Dal Canada al Congo, le sabbie bituminose attraggono petrolieri all'assalto delle foreste. Preziosi habitat naturali incontaminati vengono rimossi per scavare sabbie ricche di bitumi da cui estrarre petrolio, le tar sands. Oltre all'abbattimento delle foreste e allo sconvolgimento dei suoli, queste miniere a cielo aperto causano un forte inquinamento e scarichi di residui.
Nella Repubblica del Congo l'italiana ENI ha avviato un ambizioso piano di investimenti per lo sfruttamento delle sabbie bituminose, in un contesto ben più critico di quello canadese, e con potenziali di impatto ben più gravi.

 

L'estrazione di combustibile dalle sabbie bituminose è fortemente controversa, in quanto consuma più energia di quanta ne produca. Tanto più che le foreste del Bacino del Congo sono candidate ai fondi per la conservazione, in virtù del prezioso servizio di sequestro di carbonio da esse assicurato.

 

Al tempo stesso l'ENI ha accompagnato il progetto ad un piano per lo sviluppo di coltivazioni per la produzione di bio-combustibili, dalla jatropha all'olio di palma. L'espansione di queste piantagioni comporta al tempo stesso l'avanzata delle piantagioni e l'espropriazione di campi di sussistenza dei contadini locali.

L'area interessata dalle attività dell'ENI in Congo, quella di Tchikatanga e di Tchikatanga-Makola, si svolge su un  territorio di 1.790 chilometri quadrati. La posizione esatta delle piantagioni di palma da olio è sconosciuta, ma si sostengono 70.000 ettari di terra "attualmente incolta"  L'ENI sostiene che nessun progetto coinvolgerà la foresta pluviale e le aree ad elevata biodiversità o il trasferimento forzato delle popolazioni locali. Ma dalle stesse ricerche condotte dalla società petrolifera, risulta che l'area in cui si ricaveranno le sabbie bituminose è per circa il 70 per cento ricoperta da foreste e da zone molto sensibili dal punto di vista ambientale, come viene per l'appunto svelato nel rapporto.

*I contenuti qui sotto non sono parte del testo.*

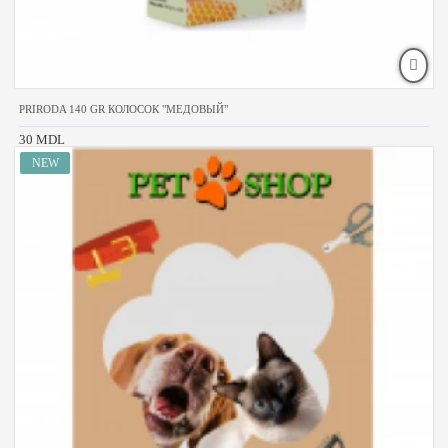
PRIRODA 140 GR КОЛОСОК "МЕДОВЫЙ"
30 MDL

Lo denuncia la Campagna per la Riforma della Banca Mondiale (CRBM), che partecipa alla pubblicazione di un rapporto d'indagine elaborato con BankTrack, Commissione Gisutizia e Pace, Fondazione Banca Etica, Friends of the Earth, Misereor, Rainforest Action Network, RPDH, Caritas

"Le popolazioni locali, che stanno già soffrendo gli impatti dello sfruttamento petrolifero, non sono state consultate nel modo adeguato sullo sviluppo dci nuovi progetti. Un fatto, questo, che viola le politiche ambientali e sui diritti umani della stessa ENI" denuncia l'attivista per i diritti umani Brice Mackosso.

"I nuovi progetti dell'Eni pongono l'accento sulla mancanza di controllo da parte del suo principale azionista, lo Stato italiano - ha commentato Elena Gerebizza della Campagna per la riforma della Banca mondiale - L'Italia ha una evidente responsabilità nell'assicurare che l'Eni consideri con attenzione gli impatti sull'ambiente e sullo sviluppo dei suoi investimenti e non operi contro gli interessi nazionali di riduzione delle emissioni di gas serra".